10 Nov 2006

Fiji court opens Rabuka mutiny case

4:14 pm on 10 November 2006

The trial of the former Fiji prime minister, Sitiveni Rabuka, on two charges of inciting mutiny has begun with the Suva High Court hearing how he aspired to get back into a position of authority after losing power in the 1999 election.

Lead prosecutor Mark Tedeschi QC of Australia told the court Rabuka allegedly attempted to incited Lt Col Viliame Seruvakula to overthrow the military commander, Commodore Bainimarama, on or about the 4th of July and then the 2nd of November in 2000.

Radio Legend quotes Mr Tedeschi as saying the incitement might not have been successful but it was a crime in itself as mutiny is an act where a person tells another to remove a constitutionally appointed authority by threat of force.
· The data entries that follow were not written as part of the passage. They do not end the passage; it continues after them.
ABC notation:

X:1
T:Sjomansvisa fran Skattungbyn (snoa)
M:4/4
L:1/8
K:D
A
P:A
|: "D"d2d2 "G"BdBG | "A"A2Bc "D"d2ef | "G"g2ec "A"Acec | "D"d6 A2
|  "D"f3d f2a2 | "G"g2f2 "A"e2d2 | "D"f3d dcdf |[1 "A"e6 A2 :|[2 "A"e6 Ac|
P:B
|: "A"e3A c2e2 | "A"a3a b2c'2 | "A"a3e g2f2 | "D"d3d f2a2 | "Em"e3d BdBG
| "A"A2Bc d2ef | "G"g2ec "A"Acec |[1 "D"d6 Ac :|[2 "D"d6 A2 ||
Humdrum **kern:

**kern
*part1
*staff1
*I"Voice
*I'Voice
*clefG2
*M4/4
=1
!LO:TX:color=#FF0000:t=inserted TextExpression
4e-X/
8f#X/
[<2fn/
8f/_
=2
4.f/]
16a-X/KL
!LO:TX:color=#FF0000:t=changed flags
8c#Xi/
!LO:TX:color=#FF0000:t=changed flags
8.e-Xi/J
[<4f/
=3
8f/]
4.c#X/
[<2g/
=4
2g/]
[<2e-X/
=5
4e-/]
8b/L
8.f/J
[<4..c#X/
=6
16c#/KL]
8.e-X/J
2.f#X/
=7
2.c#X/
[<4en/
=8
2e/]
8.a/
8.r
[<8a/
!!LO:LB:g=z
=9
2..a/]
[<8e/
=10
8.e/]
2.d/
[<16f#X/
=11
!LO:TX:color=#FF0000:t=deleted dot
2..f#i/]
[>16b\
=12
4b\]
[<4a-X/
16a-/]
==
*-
He said from 1987 to 1999 Rabuka held very powerful positions and after he lost the prime minister's position in 1999 he was appointed as the chairman of the Great Council of Chiefs.

Mr Tedeschi said Rabuka became fed up of being a second player and after the coup in May 2000 he met the president along with the acting army commander and the commissioner of police.

He then proposed to the president, the late Ratu Sir Kamisese Mara, to appoint him as the army commander but his proposal was declined.

Mr Tedeschi told the court that at another meeting nine days later, Rabuka asked the president to appoint him as the interim prime minister but this request was also declined.

Mr Tedeschi said Rabuka then contacted Lt Col Seruvakula on the 4th of July and asked him to remove Commodore Bainimarama from the commander's position.

He said such words coming from a former prime minister and military commander were very serious.

The trial is being heard by Justice Gerard Winter assisted by three assessors.